Transient dynamics in metapopulations depend on the nature of density-dependence of growth

Abstract

Single species discrete population growth is modelled using one-dimensional uni-modal maps having different types of density dependent functions specific to the species life history. These models exhibit similar sequence of bifurcation dynamics – from a fixed point to chaotic – with increasing growth rates. A metapopulation of single species subpopulations, coupled through inter-patch migration, can be modelled using the coupled map lattice (CML) formalism. Even though dynamical behavior of such metapopulation models has been done under many conditions, a systematic analysis of the transient behaviors exhibited in these CMLs is lacking. In this study, first a detailed characterization of the spatiotemporal transient states is developed for one-dimensional CMLs.

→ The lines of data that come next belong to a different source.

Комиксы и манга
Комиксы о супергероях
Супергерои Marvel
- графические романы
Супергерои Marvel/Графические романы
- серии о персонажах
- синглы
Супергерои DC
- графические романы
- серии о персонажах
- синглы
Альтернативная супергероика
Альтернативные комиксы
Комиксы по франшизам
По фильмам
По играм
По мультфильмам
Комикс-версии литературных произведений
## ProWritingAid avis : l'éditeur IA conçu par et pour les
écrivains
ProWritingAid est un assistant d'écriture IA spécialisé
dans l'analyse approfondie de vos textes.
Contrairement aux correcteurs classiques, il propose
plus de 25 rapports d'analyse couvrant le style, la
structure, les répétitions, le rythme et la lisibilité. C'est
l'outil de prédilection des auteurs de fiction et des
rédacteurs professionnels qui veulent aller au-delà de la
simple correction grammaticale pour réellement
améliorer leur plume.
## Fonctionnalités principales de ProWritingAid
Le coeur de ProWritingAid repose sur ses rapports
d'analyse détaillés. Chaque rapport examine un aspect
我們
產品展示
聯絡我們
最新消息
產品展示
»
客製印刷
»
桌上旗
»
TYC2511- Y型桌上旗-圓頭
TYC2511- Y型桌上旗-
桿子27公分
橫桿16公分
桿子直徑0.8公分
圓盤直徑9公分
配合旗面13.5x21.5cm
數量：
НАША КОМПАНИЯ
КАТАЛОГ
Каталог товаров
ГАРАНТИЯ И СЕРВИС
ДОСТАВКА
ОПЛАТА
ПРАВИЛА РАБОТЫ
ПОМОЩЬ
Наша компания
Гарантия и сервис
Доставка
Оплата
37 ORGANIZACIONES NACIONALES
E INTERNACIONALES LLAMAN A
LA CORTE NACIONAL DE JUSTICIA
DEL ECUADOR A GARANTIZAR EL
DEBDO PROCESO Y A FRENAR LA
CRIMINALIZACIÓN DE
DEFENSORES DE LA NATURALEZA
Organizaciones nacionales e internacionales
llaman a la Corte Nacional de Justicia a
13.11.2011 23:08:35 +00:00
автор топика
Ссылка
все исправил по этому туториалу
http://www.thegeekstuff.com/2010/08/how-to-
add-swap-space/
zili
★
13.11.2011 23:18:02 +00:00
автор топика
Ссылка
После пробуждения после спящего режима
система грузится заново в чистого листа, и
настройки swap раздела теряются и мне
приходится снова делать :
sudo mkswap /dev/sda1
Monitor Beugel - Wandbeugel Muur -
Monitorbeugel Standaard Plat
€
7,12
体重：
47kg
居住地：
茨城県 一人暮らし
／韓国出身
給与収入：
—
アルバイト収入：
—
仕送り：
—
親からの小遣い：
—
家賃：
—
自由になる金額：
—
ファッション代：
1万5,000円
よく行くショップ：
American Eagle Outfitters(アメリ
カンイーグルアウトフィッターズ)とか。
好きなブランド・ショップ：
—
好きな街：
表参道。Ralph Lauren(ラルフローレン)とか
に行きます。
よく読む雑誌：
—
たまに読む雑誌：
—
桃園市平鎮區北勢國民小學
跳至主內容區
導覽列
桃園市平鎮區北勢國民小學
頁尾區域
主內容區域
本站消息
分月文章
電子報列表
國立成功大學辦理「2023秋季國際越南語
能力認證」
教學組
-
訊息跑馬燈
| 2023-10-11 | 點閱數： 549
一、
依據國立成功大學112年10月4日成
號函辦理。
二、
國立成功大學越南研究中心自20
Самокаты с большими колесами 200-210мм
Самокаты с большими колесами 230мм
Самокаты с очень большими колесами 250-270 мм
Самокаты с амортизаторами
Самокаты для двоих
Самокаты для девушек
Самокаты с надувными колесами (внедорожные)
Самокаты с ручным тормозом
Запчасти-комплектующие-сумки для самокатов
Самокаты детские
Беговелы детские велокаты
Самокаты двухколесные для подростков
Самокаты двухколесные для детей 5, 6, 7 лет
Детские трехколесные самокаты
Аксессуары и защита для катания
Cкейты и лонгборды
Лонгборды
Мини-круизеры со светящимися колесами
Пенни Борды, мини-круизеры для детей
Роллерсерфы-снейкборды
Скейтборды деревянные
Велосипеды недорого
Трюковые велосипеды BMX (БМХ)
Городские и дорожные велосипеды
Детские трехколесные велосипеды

Then the role of three specific single species growth models, having different density dependent functions (viz, logistic, Ricker, and Hassell), is studied to evaluate their influence in developing and maintaining transient states for local and non-local couplings. Our results show that, even when the growth functions (maps) belong to the same universality class and show similar period doubling route to chaos, the three different metapopulations exhibit significant differences in their transient states. The CML with logistic growth function shows opposite trends when compared to the CMLs with Ricker and Hassell growth functions. Our results demonstrate that transient dynamics in metapopulations depends specifically on the nature of density-dependence of the species growth functions. This can have important implications in biodiversity and conservation practices in ecology, where understanding the growth dynamics of different species in the metapopulation scenario are crucial.